Rede anlässlich der Ausstellungseröffnung "I got Rhythm"

MINISTERIUM FÜR WISSENSCHAFT, FORSCHUNG UND KUNST
Rede von Staatssekretär Jürgen Walter
anlässlich der Eröffnung der Ausstellung "I got Rhythm“
im Kunstmuseum Stuttgart
am 09.10.2015 in Stuttgart
Es gilt das gesprochene Wort!
Begrüßung,
wenn man dieser Tage in einer Suchmaschine die Begriffe Dix und Jazz
eingibt, landet man überraschenderweise bei einer Internetpartnervermittlung. Unter dem Titel Sex, Jazz und Kokain wird zu einer Führung im
Stuttgarter Kunstmuseum eingeladen.
Nun kann Ihnen niemand sagen, ob aus diesem Führungsangebot langfristige Beziehungen entstehen werden. Aber eins steht fest: der Jazz und die
Moderne Kunst sind seit über hundert Jahren eine inspirierende Liaison.
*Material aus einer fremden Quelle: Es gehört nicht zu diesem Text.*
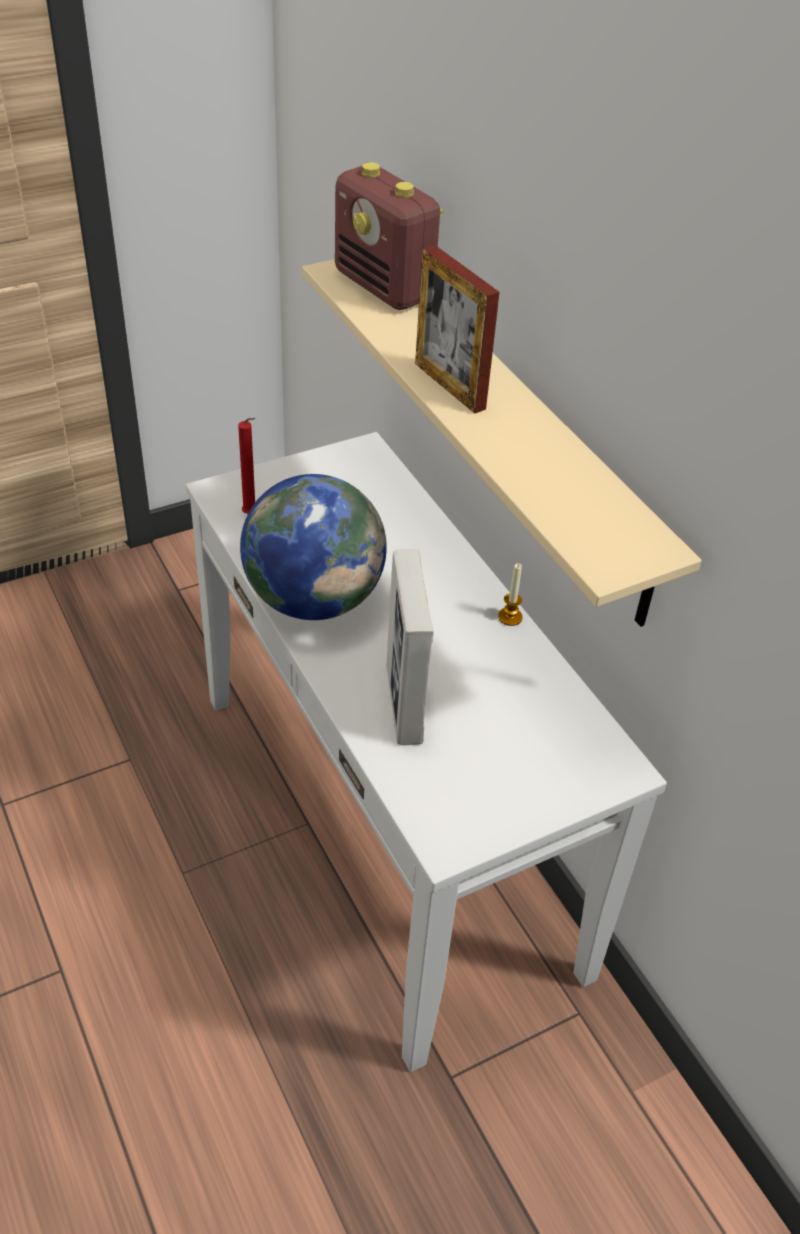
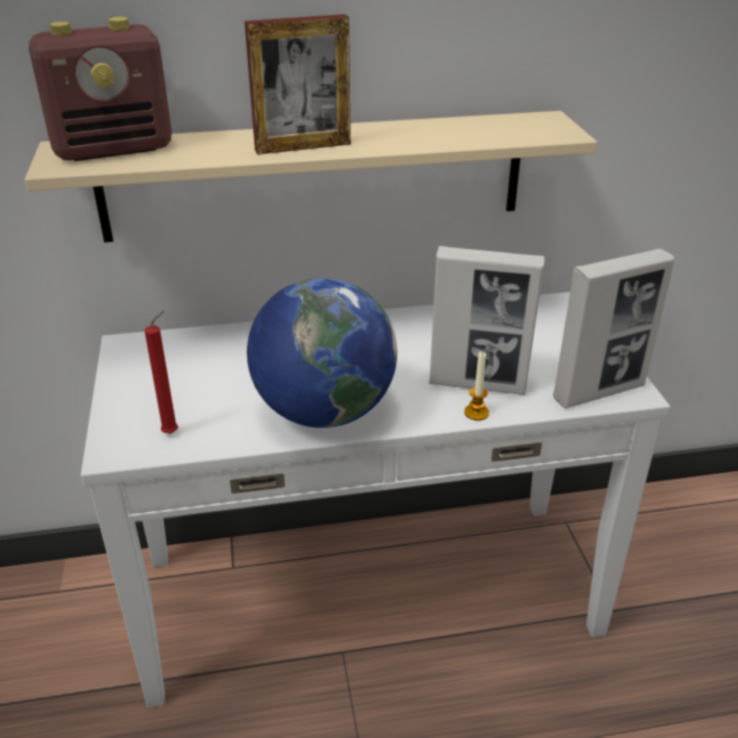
camera: 70 degrees left, 10 degrees down
candle [498,563,523,626] -> candle moved to [464,352,489,421]
none -> picture frame [553,249,675,408]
Wie kommt das? Was ist eigentlich Jazz, was prädestiniert ihn dazu in die
Nähe der bildenden Kunst zu rücken. Oft wurde versucht, den Jazz zu definieren. Joachim Ernst Berendt hatte darin eine große Meisterschaft erlangt,
nur helfen seine Versuche nicht richtig weiter.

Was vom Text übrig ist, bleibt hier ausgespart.